• ACTIVITY: Among the lines below, how many have the word "clase"? The reply is that number alone.

== GIVEN RECORDS

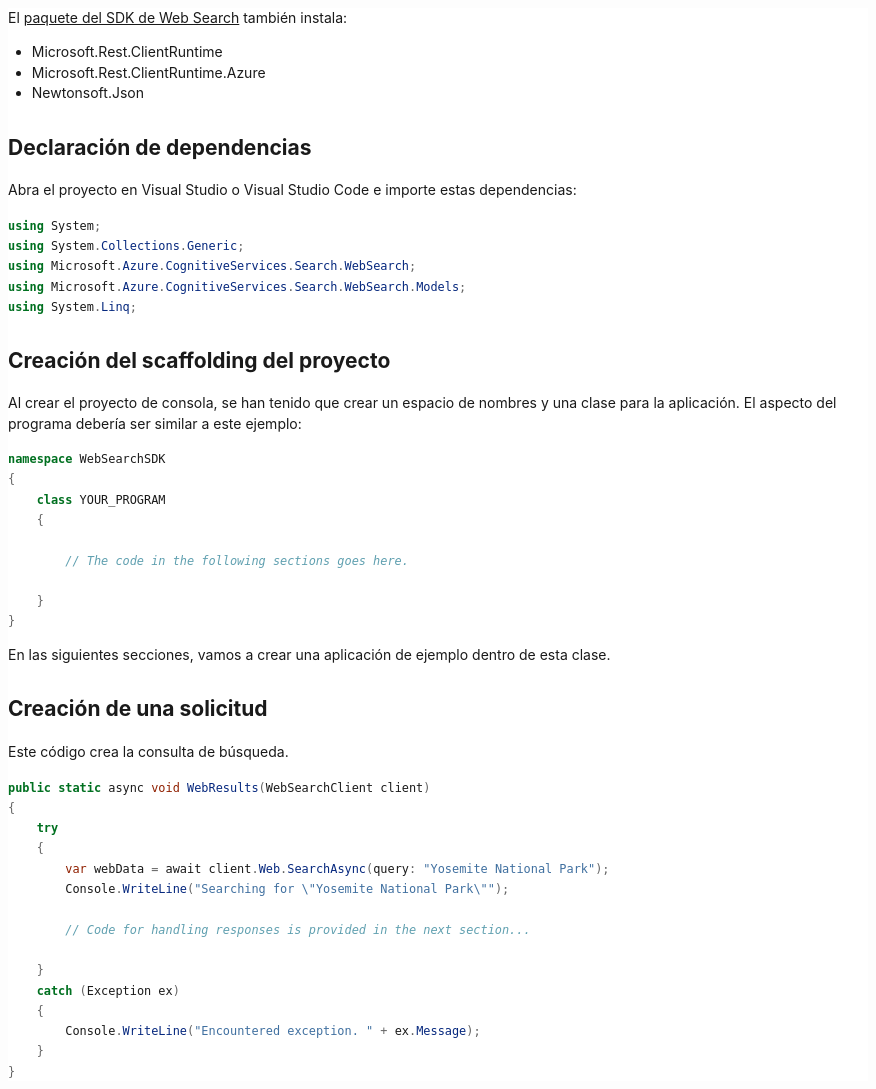 El [paquete del SDK de Web Search](https://www.nuget.org/packages/Microsoft.Azure.CognitiveServices.Search.WebSearch/1.2.0) también instala:

* Microsoft.Rest.ClientRuntime
* Microsoft.Rest.ClientRuntime.Azure
* Newtonsoft.Json

## <a name="declare-dependencies"></a>Declaración de dependencias

Abra el proyecto en Visual Studio o Visual Studio Code e importe estas dependencias:

```csharp
using System;
using System.Collections.Generic;
using Microsoft.Azure.CognitiveServices.Search.WebSearch;
using Microsoft.Azure.CognitiveServices.Search.WebSearch.Models;
using System.Linq;
```

## <a name="create-project-scaffolding"></a>Creación del scaffolding del proyecto

Al crear el proyecto de consola, se han tenido que crear un espacio de nombres y una clase para la aplicación. El aspecto del programa debería ser similar a este ejemplo:

```csharp
namespace WebSearchSDK
{
    class YOUR_PROGRAM
    {

        // The code in the following sections goes here.

    }
}
```

En las siguientes secciones, vamos a crear una aplicación de ejemplo dentro de esta clase.

## <a name="construct-a-request"></a>Creación de una solicitud

Este código crea la consulta de búsqueda.

```csharp
public static async void WebResults(WebSearchClient client)
{
    try
    {
        var webData = await client.Web.SearchAsync(query: "Yosemite National Park");
        Console.WriteLine("Searching for \"Yosemite National Park\"");

        // Code for handling responses is provided in the next section...

    }
    catch (Exception ex)
    {
        Console.WriteLine("Encountered exception. " + ex.Message);
    }
}
```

====

• REPLY: 2